Edited 2014-07-12 15:36 UTC
Thom, Surface Mini (and who knows what else) was delayed when it was done. I assume they just killed it for good and this is the letter explaining why.
Thousands of people worked on that project, and this letter is saying “we’ll only do hardware that is productive, and 8″ tablets are not.”
Thank you for bringing us half of the way. You’re right that the letter doesn’t mention what it is about.
Microsoft is the productivity and platform company.
What about Linux, BSD, Mac OS, iOS and Andriod?
Are they productivity tools?
Are they platforms?
Say what, again?
I really don’t know what you’re trying to say but…
What about them? Linux and BSD pretty much powers the Internet, MacOS/OSX seems to be the OS of choice for todays web developers and iOS and Android dominates the mobile space.
Yes.
Yes.
Edited 2014-07-11 07:22 UTC
When I worked for the Dutch Social Services, we once had this call and invitation too. “Let’s think out of the box, get new ideas and work at them.” What happened: most people stayed in the box and killed the carreers of those that jumped out of it. How they did it? Simple Dutch way: sir, you were disfunctioning, and then, judicially, you’re out.
Still, I read here that people are talking about FUN. Our intelligence knows nothing of FUN. It cuts FUN to pieces, and leaves the Inner Child crying and frustrated. I read the invitation twice, and my Inner Child reacted immediately: people are invited to jump out of the box and rediscover the power of Microsoft into new worlds, to go boldly where nobody went before. What an inivitation !
I still use both MS and Linux. I can be amased with what Porteus does with an obsolete, thrown away device.
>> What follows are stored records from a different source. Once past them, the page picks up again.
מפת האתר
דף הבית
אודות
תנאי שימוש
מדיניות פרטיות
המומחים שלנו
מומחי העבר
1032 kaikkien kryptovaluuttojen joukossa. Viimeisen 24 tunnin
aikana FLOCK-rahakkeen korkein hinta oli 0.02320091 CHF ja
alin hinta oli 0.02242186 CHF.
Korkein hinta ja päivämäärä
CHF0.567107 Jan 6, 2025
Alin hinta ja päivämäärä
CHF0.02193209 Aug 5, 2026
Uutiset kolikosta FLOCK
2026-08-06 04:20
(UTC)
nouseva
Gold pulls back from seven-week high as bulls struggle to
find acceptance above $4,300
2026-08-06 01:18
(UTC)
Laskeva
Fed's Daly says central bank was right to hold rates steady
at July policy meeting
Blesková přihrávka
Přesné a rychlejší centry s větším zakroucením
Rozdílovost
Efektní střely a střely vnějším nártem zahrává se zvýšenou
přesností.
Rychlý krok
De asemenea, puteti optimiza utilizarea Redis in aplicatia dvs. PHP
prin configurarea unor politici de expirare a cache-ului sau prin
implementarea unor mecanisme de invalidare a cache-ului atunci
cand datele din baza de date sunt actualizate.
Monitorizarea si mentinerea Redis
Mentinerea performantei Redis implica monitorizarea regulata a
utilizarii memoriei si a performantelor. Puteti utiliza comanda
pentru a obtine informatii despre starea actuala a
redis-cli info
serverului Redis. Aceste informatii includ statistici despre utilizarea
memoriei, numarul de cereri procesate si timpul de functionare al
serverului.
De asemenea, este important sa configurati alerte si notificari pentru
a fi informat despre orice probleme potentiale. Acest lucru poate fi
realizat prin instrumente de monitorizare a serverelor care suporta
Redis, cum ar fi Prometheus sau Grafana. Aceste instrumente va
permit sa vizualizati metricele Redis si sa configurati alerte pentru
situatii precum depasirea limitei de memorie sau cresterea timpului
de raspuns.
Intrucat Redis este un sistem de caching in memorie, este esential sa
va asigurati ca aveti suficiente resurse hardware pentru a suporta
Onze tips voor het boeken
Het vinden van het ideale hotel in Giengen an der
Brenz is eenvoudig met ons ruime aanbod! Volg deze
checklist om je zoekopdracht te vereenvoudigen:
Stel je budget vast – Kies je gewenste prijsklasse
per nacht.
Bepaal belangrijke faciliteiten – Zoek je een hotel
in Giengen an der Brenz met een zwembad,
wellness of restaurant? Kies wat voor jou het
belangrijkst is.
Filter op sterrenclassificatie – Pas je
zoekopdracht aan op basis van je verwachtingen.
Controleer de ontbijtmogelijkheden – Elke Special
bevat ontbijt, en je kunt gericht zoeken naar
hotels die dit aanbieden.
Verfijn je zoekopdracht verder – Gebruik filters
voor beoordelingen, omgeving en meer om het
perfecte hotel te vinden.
If a linux user says something halfway positive about Windows the flaminng starts.
I use linux as my main desktop with KDE and like it.
I service linux and windows desktops and servers.
I do hope linux gains trackion on the desktop but please not in the android-form which I consider a castrated linux.
Still Windows 8.1 is quite usable. And no I am not paid to say that, some people just have an opinion of their own.
Reactions like “fuck off” stigmatise the writer as intolerant and as someone with personality-problems.
I work in a large corporation. I’ve learned to hate exec-speak.
It might have come from the mouth of PHB.